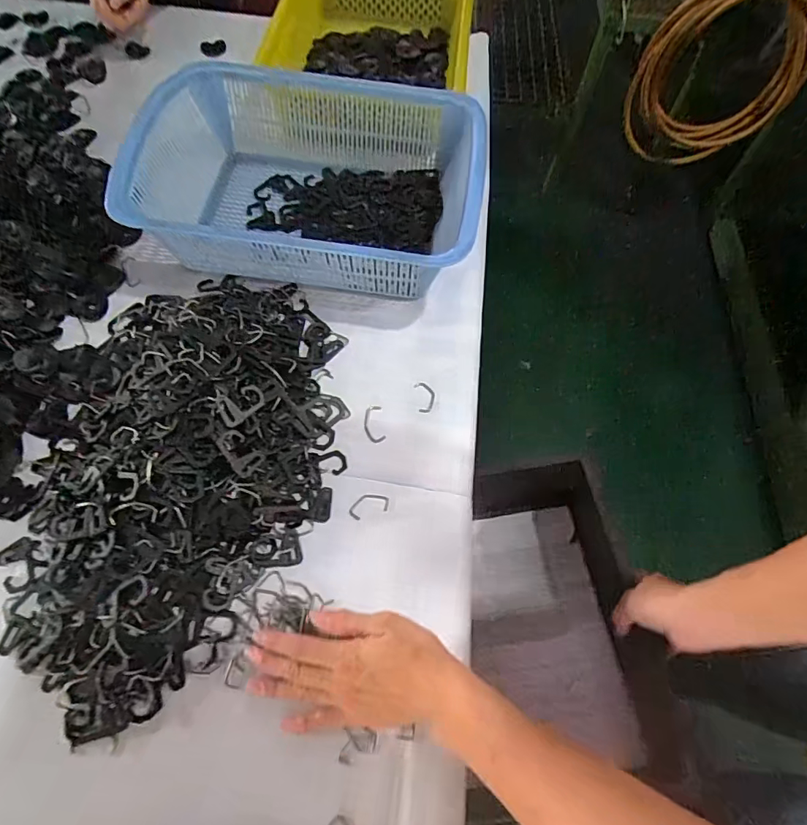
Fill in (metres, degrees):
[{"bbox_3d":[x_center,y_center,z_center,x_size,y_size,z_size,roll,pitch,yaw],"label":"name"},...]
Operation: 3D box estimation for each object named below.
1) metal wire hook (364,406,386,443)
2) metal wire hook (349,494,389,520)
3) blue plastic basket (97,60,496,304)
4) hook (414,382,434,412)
[{"bbox_3d":[-0.029,0.011,0.479,0.019,0.004,0.040,-7,66,-6],"label":"metal wire hook"},{"bbox_3d":[-0.031,0.085,0.445,0.038,0.004,0.020,-17,68,-10],"label":"metal wire hook"},{"bbox_3d":[-0.097,-0.249,0.538,0.325,0.105,0.252,8,66,1],"label":"blue plastic basket"},{"bbox_3d":[0.023,-0.017,0.497,0.019,0.004,0.035,-10,67,-7],"label":"hook"}]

--- Work to be completed ---
Copy each line of the records precisely and drop any images they hold.

--- Written solution ---
Fill in (metres, degrees):
[{"bbox_3d":[x_center,y_center,z_center,x_size,y_size,z_size,roll,pitch,yaw],"label":"name"},...]
Operation: 3D box estimation for each object named below.
1) metal wire hook (364,406,386,443)
2) metal wire hook (349,494,389,520)
3) blue plastic basket (97,60,496,304)
4) hook (414,382,434,412)
[{"bbox_3d":[-0.029,0.011,0.479,0.019,0.004,0.040,-7,66,-6],"label":"metal wire hook"},{"bbox_3d":[-0.031,0.085,0.445,0.038,0.004,0.020,-17,68,-10],"label":"metal wire hook"},{"bbox_3d":[-0.097,-0.249,0.538,0.325,0.105,0.252,8,66,1],"label":"blue plastic basket"},{"bbox_3d":[0.023,-0.017,0.497,0.019,0.004,0.035,-10,67,-7],"label":"hook"}]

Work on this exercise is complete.